Q: Why is an interdisciplinary approach important in this field of research?

Clinical research has been critical to developing the idea and treatment of moral injury, which has led to improving mental health outcomes. However, psychology’s vocabularies and tools begin to find their limits when approaching the ideas of guilt, shame, and contempt - particularly when these emotions arise in combat situations where extreme violence is carried out. 

Giving attention to these moral emotions involves examining the basis upon which we form our worldviews.  Religion, theology, and philosophy hold the conceptual vocabularies that most directly inform our fundamental ethical ideas about the world and are the building blocks that determine which actions merit praise or blame.  It is vital to understand how we form frameworks of meaning, how they often collapse after experiences of conflict, and how we can rebuild new ones that can bear the weight of experiences of injustice, betrayal, and violation. 

Religious language and artistic expressions are vital ways in which we can name the pain of moral injury, give it voice, and express it to others. 

Q: What are some real-world applications for research into moral injury?

The most critical application of this research is in improving care for those experiencing moral injury.  The research done by the Centre seeks to inform and explore new frameworks of understanding, collaborate with those who have illuminated different aspects of MI, and provide resources to caregivers – particularly chaplains and clergy – who encounter morally injured individuals. This may mean exploring ways that conceptions of things like ‘sin’ are useful in providing a way of working through feelings of guilt and contextualising one’s actions so they can accept responsibility without a totalising sense of blame. 

We’re just now discovering how to contextualise MI and the most prominent clinical studies acknowledge that there is a place for clergy and religious communities in the process of recovery.  However, many well-meaning clergy who possess this valuable conceptual vocabulary around sin, guilt, atonement, salvation, and reconciliation are often unprepared to hear detailed wartime experiences involving violence.

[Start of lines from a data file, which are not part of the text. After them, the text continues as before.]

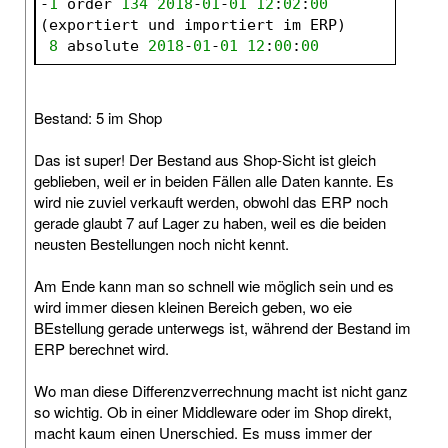
-
1
 order 
134
2018
-
01
-
01
12
:
02
:
00
(exportiert und importiert im ERP)
8
 absolute 
2018
-
01
-
01
12
:
00
:
00
Bestand: 5 im Shop
Das ist super! Der Bestand aus Shop-Sicht ist gleich
geblieben, weil er in beiden Fällen alle Daten kannte. Es
wird nie zuviel verkauft werden, obwohl das ERP noch
gerade glaubt 7 auf Lager zu haben, weil es die beiden
neusten Bestellungen noch nicht kennt.
Am Ende kann man so schnell wie möglich sein und es
wird immer diesen kleinen Bereich geben, wo eie
BEstellung gerade unterwegs ist, während der Bestand im
ERP berechnet wird.
Wo man diese Differenzverrechnung macht ist nicht ganz
so wichtig. Ob in einer Middleware oder im Shop direkt,
macht kaum einen Unerschied. Es muss immer der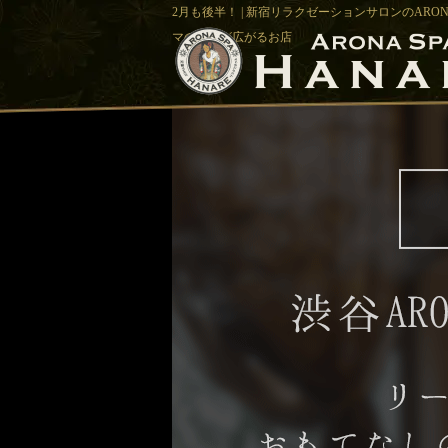
2月も後半！ | 新宿リラクゼーションサロンのARO
マの香りが広がるお店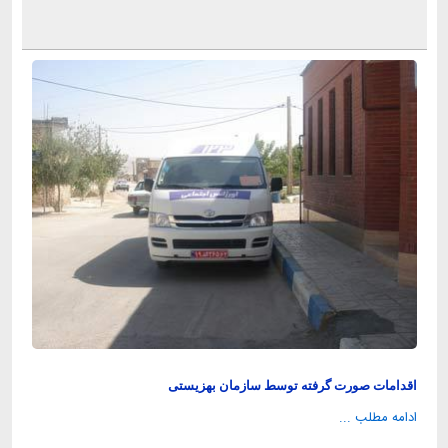
اقدامات صورت گرفته توسط سازمان بهزیستی
ادامه مطلب ...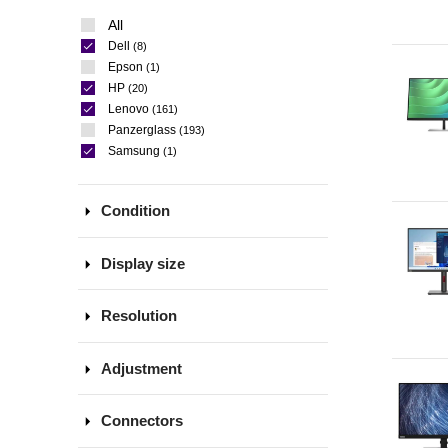
All
Dell
(8)
Epson
(1)
HP
(20)
Lenovo
(161)
Panzerglass
(193)
Samsung
(1)
arrow_drop_down
Condition
arrow_drop_down
Display size
arrow_drop_down
Resolution
arrow_drop_down
Adjustment
arrow_drop_down
Connectors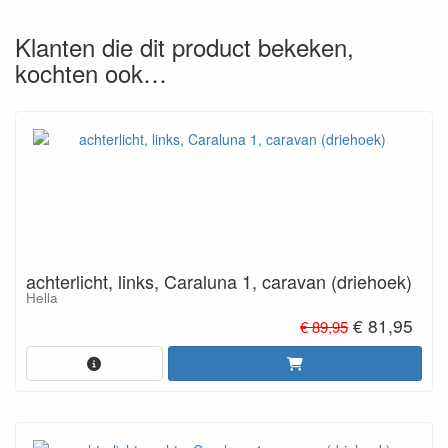
Klanten die dit product bekeken,
kochten ook…
achterlicht, links, Caraluna 1, caravan (driehoek)
Hella
€ 81,95
€ 89,95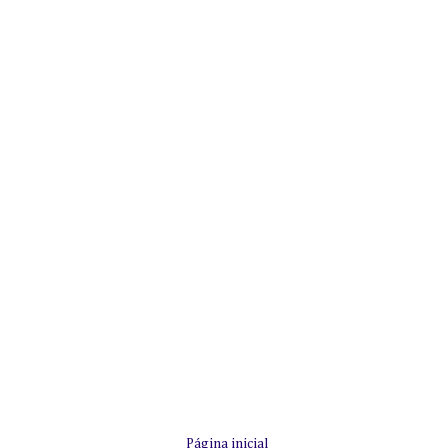
Página inicial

A veteran may confide in a spiritual leader about their participation in acts of wartime violence only to have that leader instinctively react with revulsion. This can be experienced as a deep rejection and close off an avenue of healing.  Training clergy on what to be prepared for and understanding the depth of wounding that moral injury causes can help prepare them to use the resources of their traditions in the most effective way. 

Given these encounters, research into understanding ways that religious traditions can exacerbate and also ameliorate MI’s effects can be critical and life-saving.   

Q: What is the International Centre for Moral Injury currently working on and what are you looking forward to in the future?

We recently hosted an international conference here in Durham in April, which featured a diverse group of chaplains, healthcare professionals, researchers, clinicians, professional artists, and others engaging the topic of moral injury from a variety of cultural perspectives.  We’re currently planning a conference next year featuring European narratives of MI.

We host monthly webinars that include a wealth of information from scholars around the world that look at MI from different perspectives and post recordings of them as resources on our website.

Our own research on MI continues with work on theologies of penance and lament in the context of moral injury and I’m working on finishing a monograph on Resurrection hope in a morally injured world.  We have two graduate students doing work on MI from their own experiences and are looking to recruit more. 

We are exploring several pioneering research projects in the field, such as one study that will measure moral injury in retired military chaplains and explore how their theological orientations may have provided a bulwark against or a vulnerability to MI. 

Finally, we are working to establish a program that will better equip civilian clergy to attend to the needs of military veterans with moral injury.